(Dataset excerpts)
>>>>
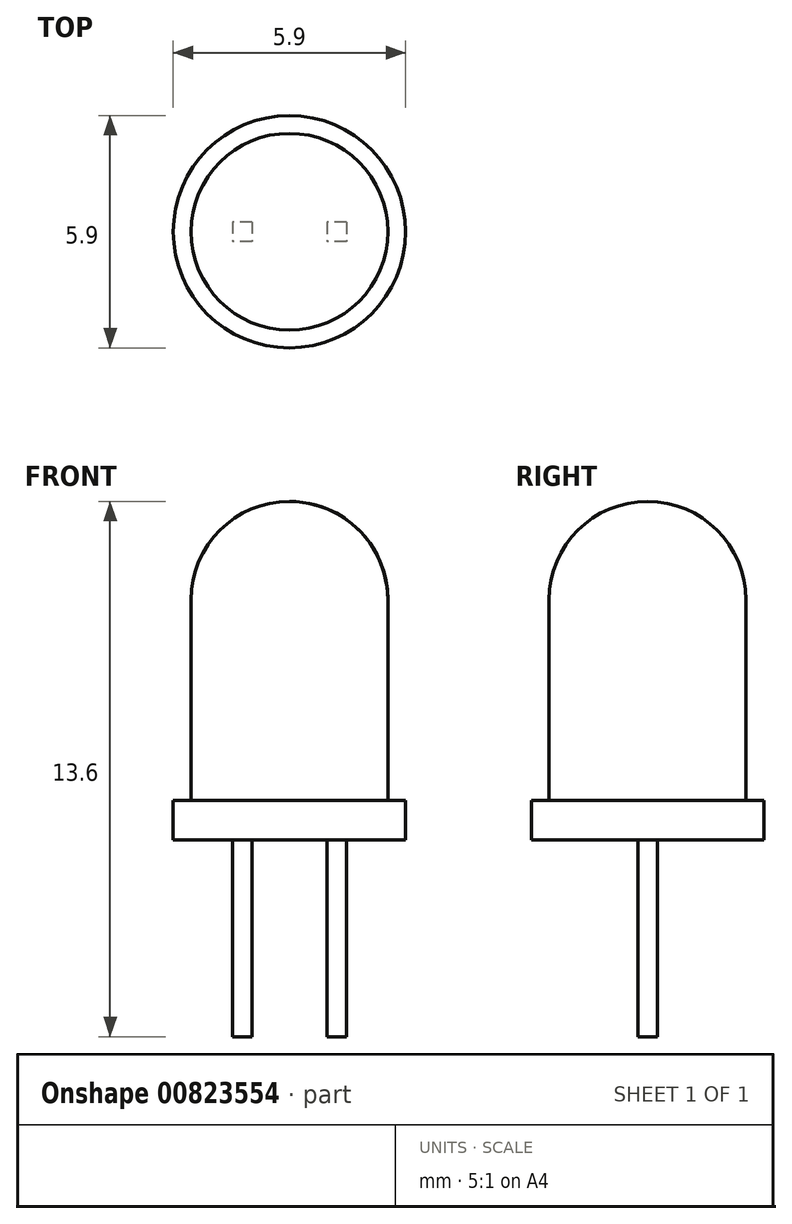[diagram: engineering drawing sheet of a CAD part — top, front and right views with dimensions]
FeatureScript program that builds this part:
annotation { "Feature Type Name" : "Feature", "Feature Type Description" : "" }
export const myFeature = defineFeature(function(context is Context, id is Id, definition is map)
    precondition{}
    {
        {
            var Q0;
            Q0=qCreatedBy(makeId("Top.planeOp"),FACE);
            var sketch = newSketch(context, id + "F0", { "sketchPlane" : qUnion([Q0])});
            skCircle(sketch, "E0", {"center": v(0, 0) * mm, "radius": 2.5 * mm});
            skCircle(sketch, "E1", {"center": v(0, 0) * mm, "radius": 2.95 * mm});
            skSolve(sketch);
        }
        {
            var Q0;
            Q0=makeQuery(id+"F0.imprint","IMPRINT",FACE,{"disambiguationData":[TD([[makeQuery(id+"F0.imprint","IMPRINT",EDGE,{"derivedFrom":sQuery(id+"F0.wireOp",EDGE,"E0")}),1.0]])]});
            extrude(context, id + "F1", {"entities" : qUnion([Q0]), "depth" : 8.6 * mm, "offsetDistance" : 25 * mm});
        }
        {
            var Q0;
            Q0=makeQuery(id+"F0.imprint","IMPRINT",FACE,{"disambiguationData":[TD([[makeQuery(id+"F0.imprint","IMPRINT",EDGE,{"derivedFrom":sQuery(id+"F0.wireOp",EDGE,"E0")}),-1.0]])]});
            extrude(context, id + "F2", {"entities" : qUnion([Q0]), "operationType" : NewBodyOperationType.ADD, "depth" : 1 * mm, "offsetDistance" : 25 * mm});
        }
        {
            var Q0;
            Q0=makeQuery(id+"F1.opExtrude","CAP_EDGE",EDGE,{"disambiguationData":[OSD([sQuery(id+"F0.wireOp",EDGE,"E0")])],"isStart":false});
            fillet(context, id + "F3", {"entities" : qUnion([Q0]), "radius" : 2.5 * mm, "tangentPropagation" : true, "allowEdgeOverflow" : false});
        }
        {
            var Q0;
            Q0=makeQuery(id+"F0.imprint","IMPRINT",FACE,{"disambiguationData":[TD([[makeQuery(id+"F0.imprint","IMPRINT",EDGE,{"derivedFrom":sQuery(id+"F0.wireOp",EDGE,"E0")}),1.0]])]});
            var sketch = newSketch(context, id + "F4", { "sketchPlane" : qUnion([Q0])});
            skLineSegment(sketch, "E2.bottom", {"start": v(1.45, 0.25) * mm, "end": v(0.95, 0.25) * mm});
            skLineSegment(sketch, "E2.top", {"start": v(1.45, -0.25) * mm, "end": v(0.95, -0.25) * mm});
            skLineSegment(sketch, "E2.left", {"start": v(1.45, 0.25) * mm, "end": v(1.45, -0.25) * mm});
            skLineSegment(sketch, "E2.right", {"start": v(0.95, 0.25) * mm, "end": v(0.95, -0.25) * mm});
            skPoint(sketch, "E2.middle", {"position": v(1.2, 0) * mm});
            skLineSegment(sketch, "E3.bottom", {"start": v(-0.95, 0.25) * mm, "end": v(-1.45, 0.25) * mm});
            skLineSegment(sketch, "E3.top", {"start": v(-0.95, -0.25) * mm, "end": v(-1.45, -0.25) * mm});
            skLineSegment(sketch, "E3.left", {"start": v(-0.95, 0.25) * mm, "end": v(-0.95, -0.25) * mm});
            skLineSegment(sketch, "E3.right", {"start": v(-1.45, 0.25) * mm, "end": v(-1.45, -0.25) * mm});
            skPoint(sketch, "E3.middle", {"position": v(-1.2, 0) * mm});
            skLineSegment(sketch, "E4", {"start": v(-0.95, 0) * mm, "end": v(0.95, 0) * mm, "construction": true});
            skSolve(sketch);
        }
        {
            var Q0;
            Q0 = qSketchRegion(id + "F4", true);
            extrude(context, id + "F5", {"entities" : qUnion([Q0]), "oppositeDirection" : true, "depth" : 5 * mm, "offsetDistance" : 25 * mm});
        }
    });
<<<<
◆ Request: How many lines of the records contain the string "qUnion", with case counting? Give only the number.

◆ Expected answer: 6